** Opening THE INPUT block **

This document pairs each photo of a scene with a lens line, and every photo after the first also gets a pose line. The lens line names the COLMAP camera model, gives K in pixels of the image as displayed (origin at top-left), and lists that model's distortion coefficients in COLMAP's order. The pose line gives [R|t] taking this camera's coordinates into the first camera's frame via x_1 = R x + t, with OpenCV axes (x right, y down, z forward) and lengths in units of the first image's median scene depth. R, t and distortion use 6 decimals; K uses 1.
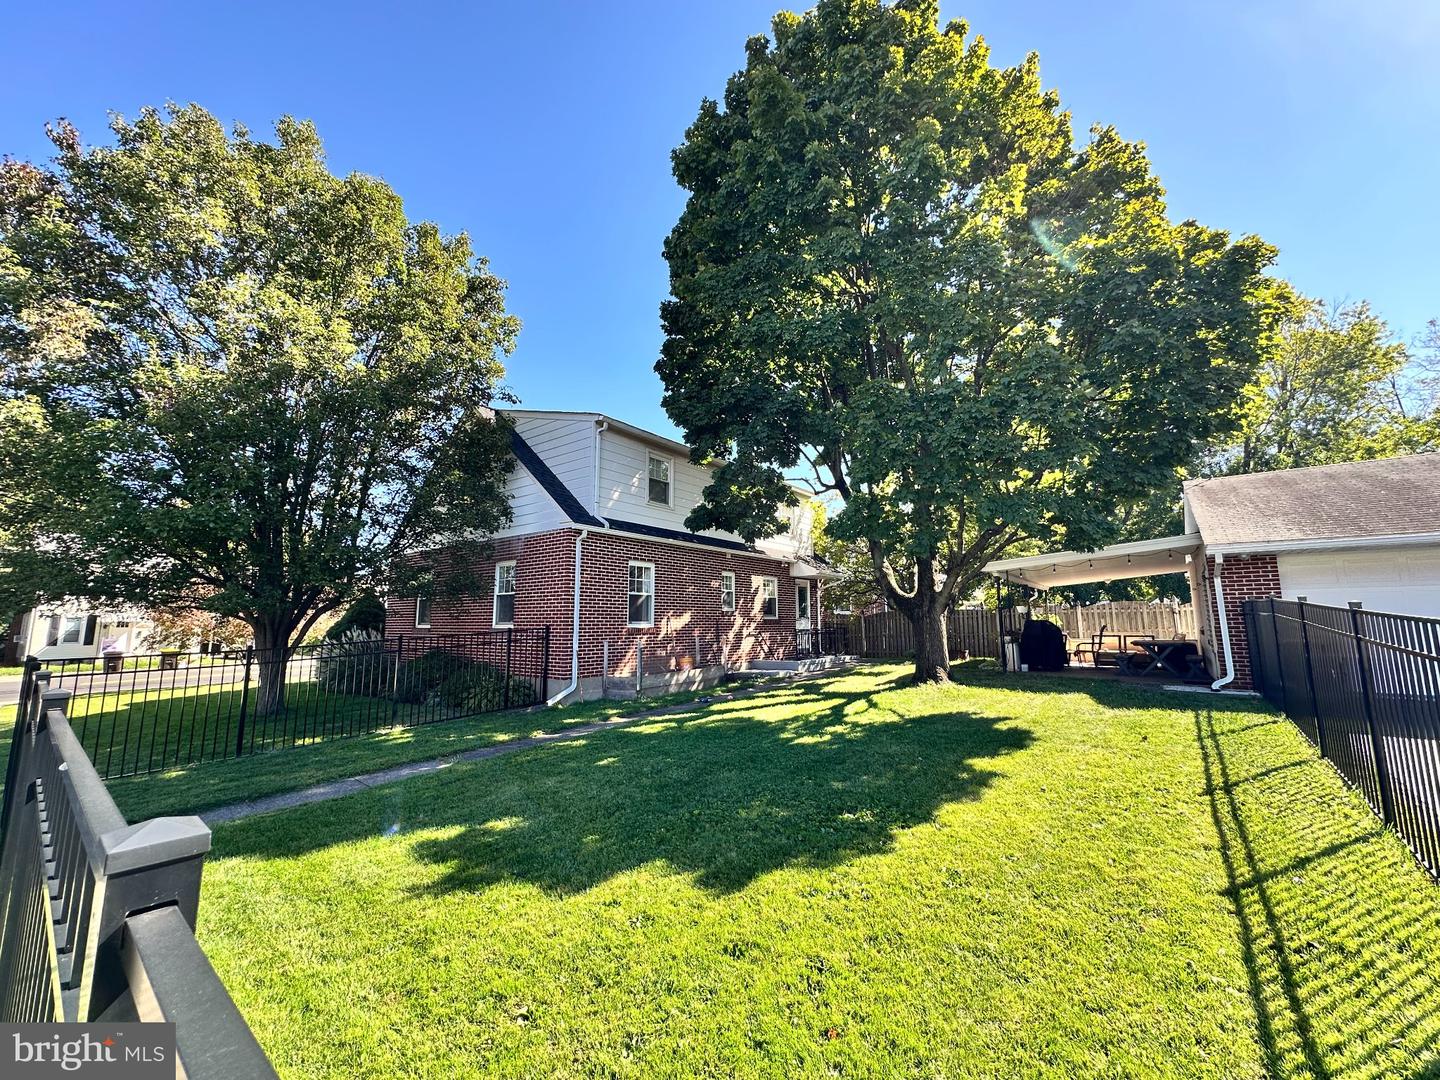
lens RADIAL K [[580.6, 0, 720.0], [0, 580.6, 540.0], [0, 0, 1]] dist [0.000422, 0.000881]
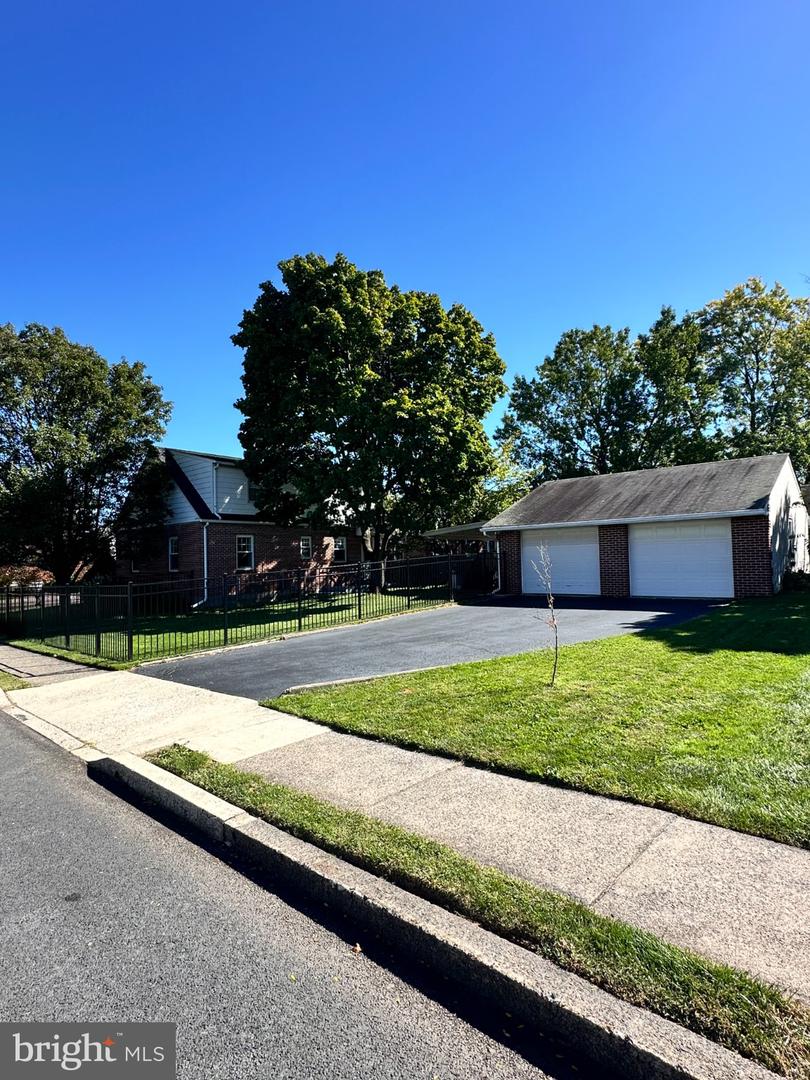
lens RADIAL K [[587.5, 0, 405.0], [0, 587.5, 540.0], [0, 0, 1]] dist [-0.002966, -0.000241]
pose [[0.996776, -0.022848, -0.076912, 0.545592], [0.031243, 0.993463, 0.109793, -0.143017], [0.073900, -0.111842, 0.990974, -0.870089]]
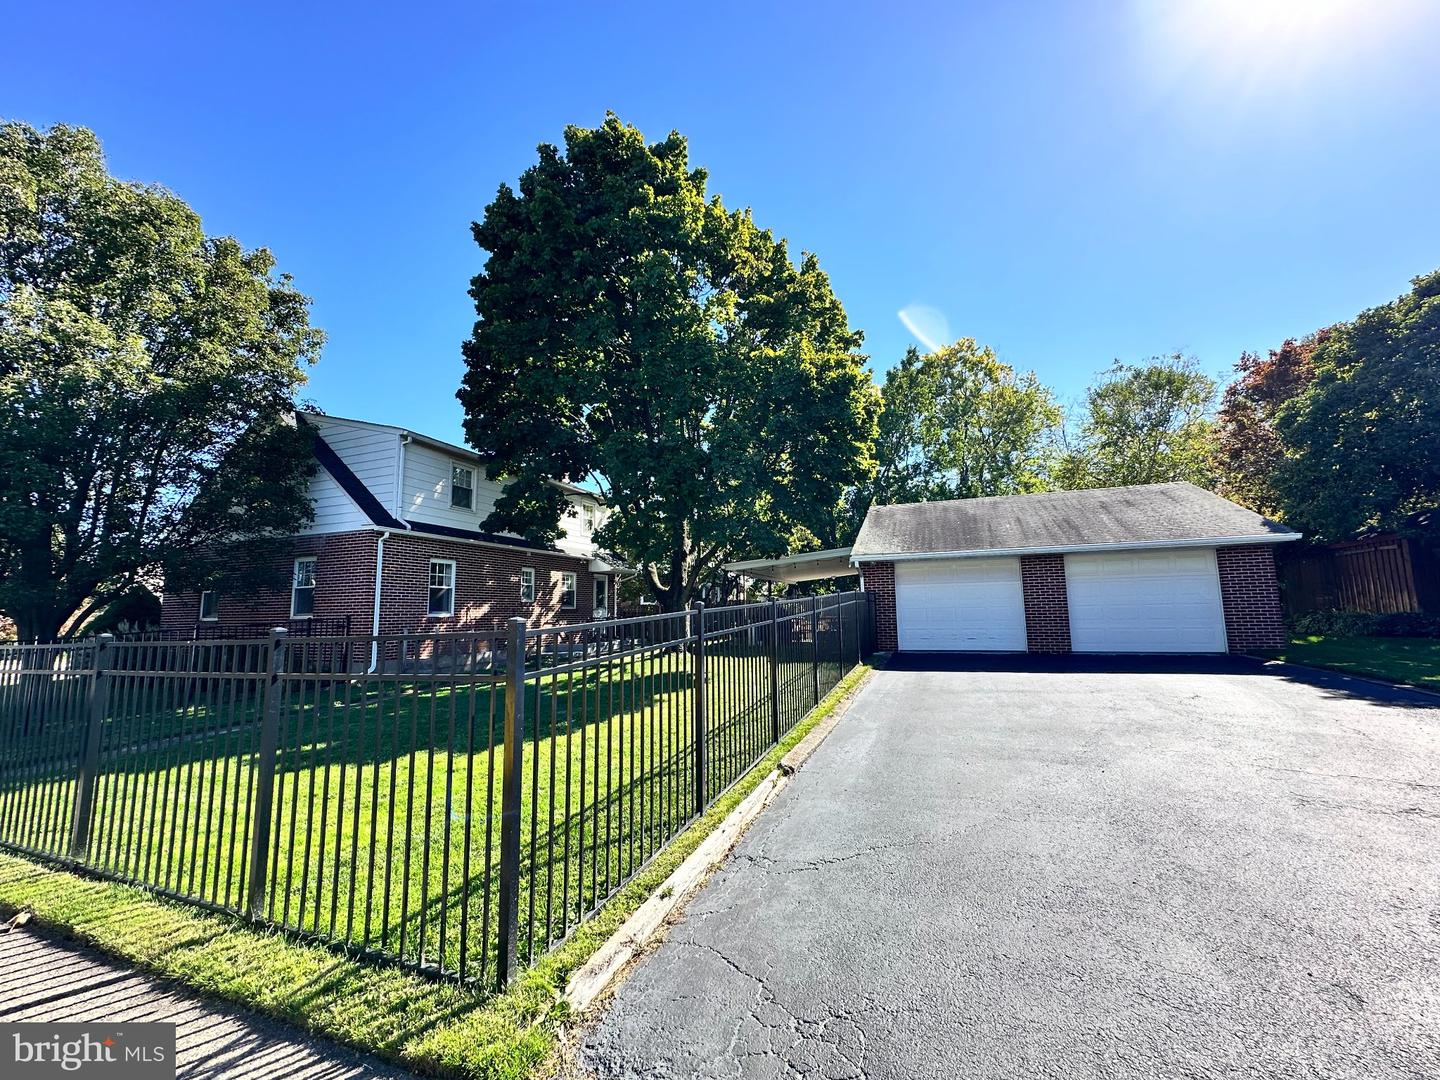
lens RADIAL K [[580.6, 0, 720.0], [0, 580.6, 540.0], [0, 0, 1]] dist [0.000422, 0.000881]
pose [[0.962455, 0.022572, 0.270502, 0.083456], [-0.026375, 0.999598, 0.010432, -0.028116], [-0.270157, -0.017175, 0.962663, -0.259809]]
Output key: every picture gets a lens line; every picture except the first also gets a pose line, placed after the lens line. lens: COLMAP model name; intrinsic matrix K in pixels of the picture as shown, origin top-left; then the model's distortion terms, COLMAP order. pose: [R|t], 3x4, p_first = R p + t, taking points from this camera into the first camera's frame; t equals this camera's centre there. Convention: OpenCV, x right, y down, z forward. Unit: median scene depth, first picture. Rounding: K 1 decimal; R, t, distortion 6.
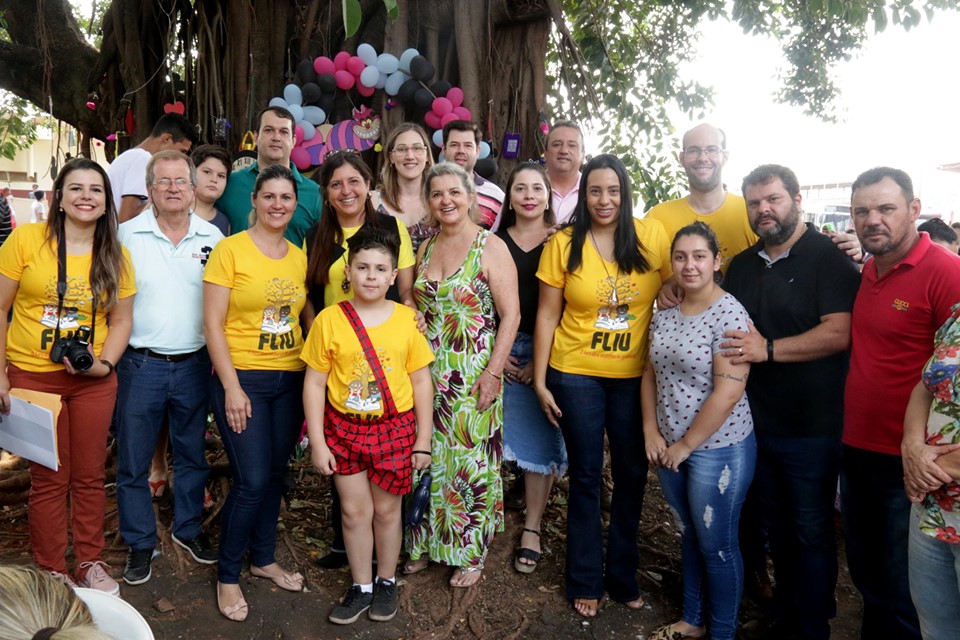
lens RADIAL K [[1001.0, 0, 422.4], [0, 1001.0, 320.3], [0, 0, 1]] dist [-0.097102, 0.423382]
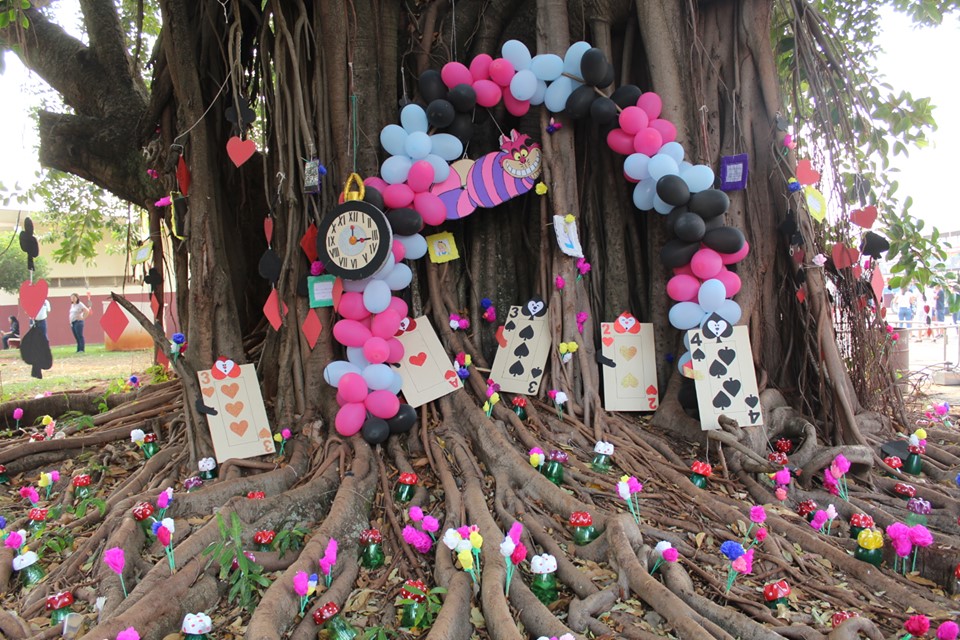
lens RADIAL K [[1001.0, 0, 422.4], [0, 1001.0, 320.3], [0, 0, 1]] dist [-0.097102, 0.423382]
pose [[0.991786, -0.065924, -0.109610, -0.055488], [0.057002, 0.994948, -0.082635, -0.030635], [0.114504, 0.075708, 0.990534, 0.316397]]
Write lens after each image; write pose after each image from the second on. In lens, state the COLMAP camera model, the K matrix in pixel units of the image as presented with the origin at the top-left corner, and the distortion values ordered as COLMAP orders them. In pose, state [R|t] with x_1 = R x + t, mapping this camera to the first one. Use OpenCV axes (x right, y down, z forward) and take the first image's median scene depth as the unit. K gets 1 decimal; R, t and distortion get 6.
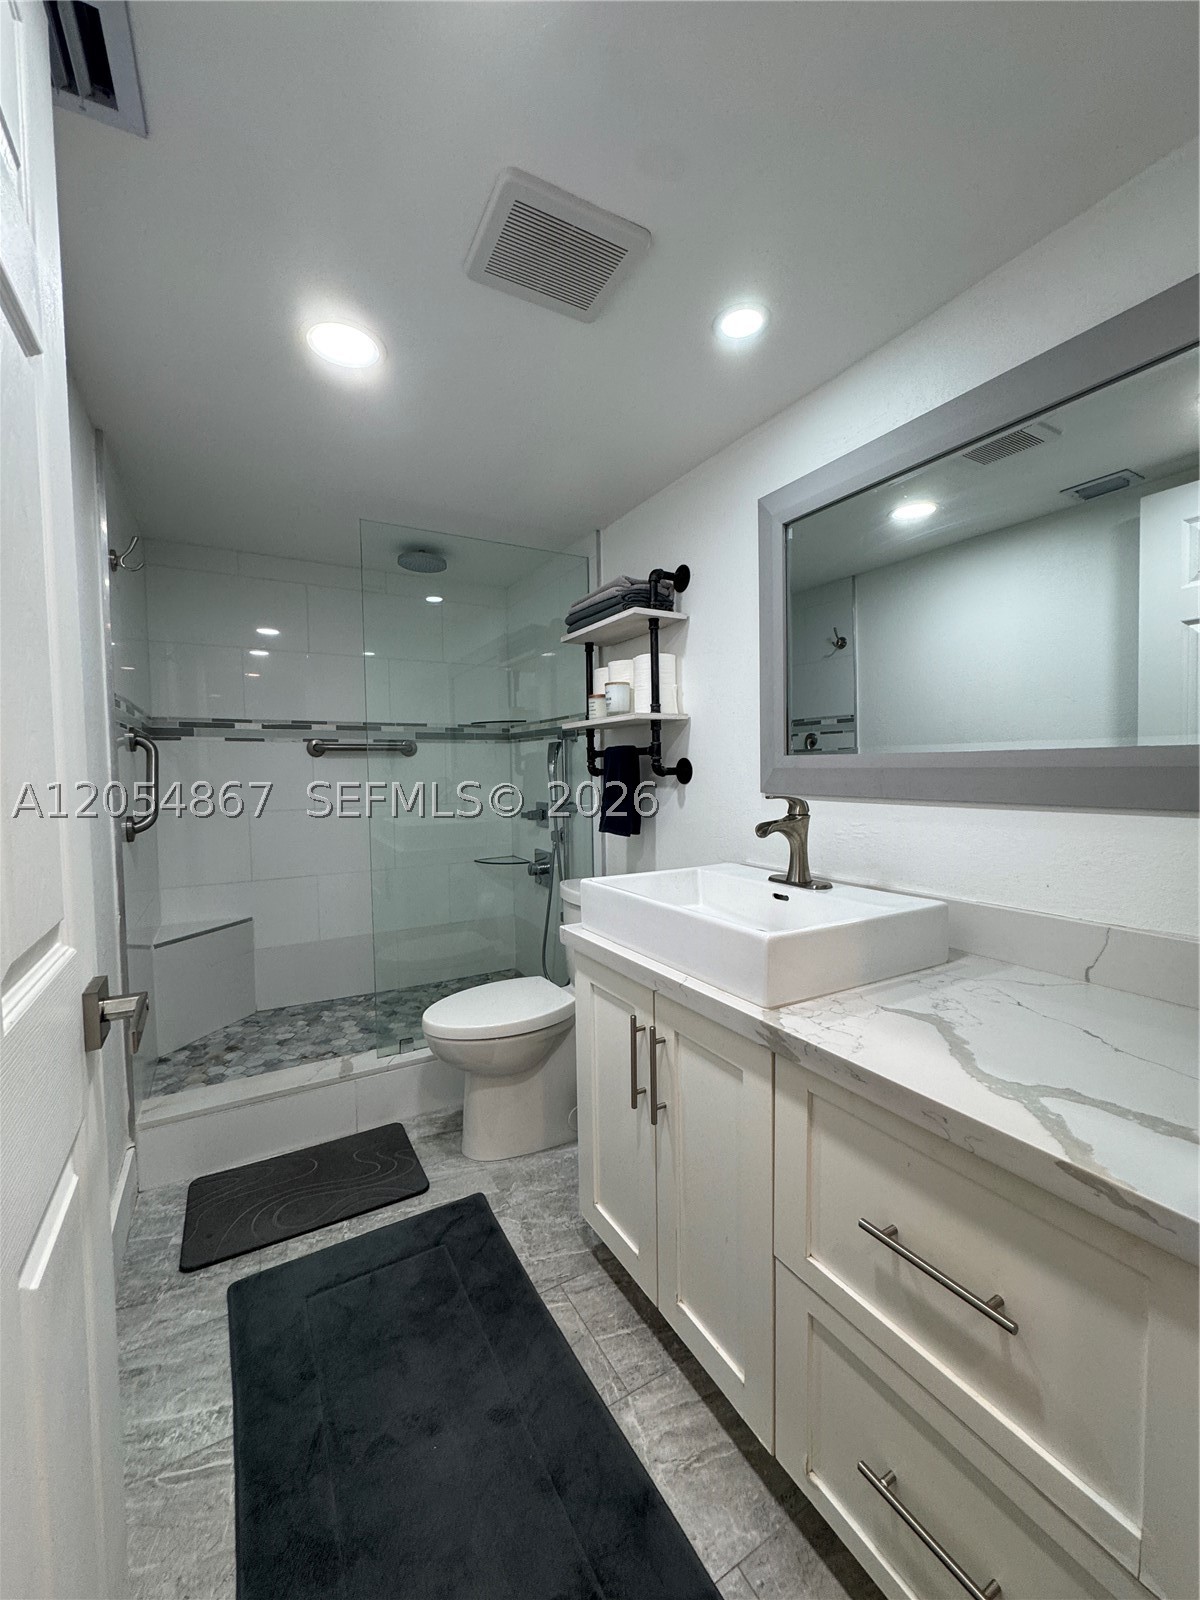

** Closing THE INPUT block **

• **WORK REQUIRED**:
Can you recast the records above as a numbered list, from the start of the records through the line containing "-0.017175, 0.962663, -0.259809]]", with blank lines left out and the pictures omitted?

• **OUTPUT OF THE TASK**:
1. This document pairs each photo of a scene with a lens line, and every photo after the first also gets a pose line. The lens line names the COLMAP camera model, gives K in pixels of the image as displayed (origin at top-left), and lists that model's distortion coefficients in COLMAP's order. The pose line gives [R|t] taking this camera's coordinates into the first camera's frame via x_1 = R x + t, with OpenCV axes (x right, y down, z forward) and lengths in units of the first image's median scene depth. R, t and distortion use 6 decimals; K uses 1.
2. lens RADIAL K [[580.6, 0, 720.0], [0, 580.6, 540.0], [0, 0, 1]] dist [0.000422, 0.000881]
3. lens RADIAL K [[587.5, 0, 405.0], [0, 587.5, 540.0], [0, 0, 1]] dist [-0.002966, -0.000241]
4. pose [[0.996776, -0.022848, -0.076912, 0.545592], [0.031243, 0.993463, 0.109793, -0.143017], [0.073900, -0.111842, 0.990974, -0.870089]]
5. lens RADIAL K [[580.6, 0, 720.0], [0, 580.6, 540.0], [0, 0, 1]] dist [0.000422, 0.000881]
6. pose [[0.962455, 0.022572, 0.270502, 0.083456], [-0.026375, 0.999598, 0.010432, -0.028116], [-0.270157, -0.017175, 0.962663, -0.259809]]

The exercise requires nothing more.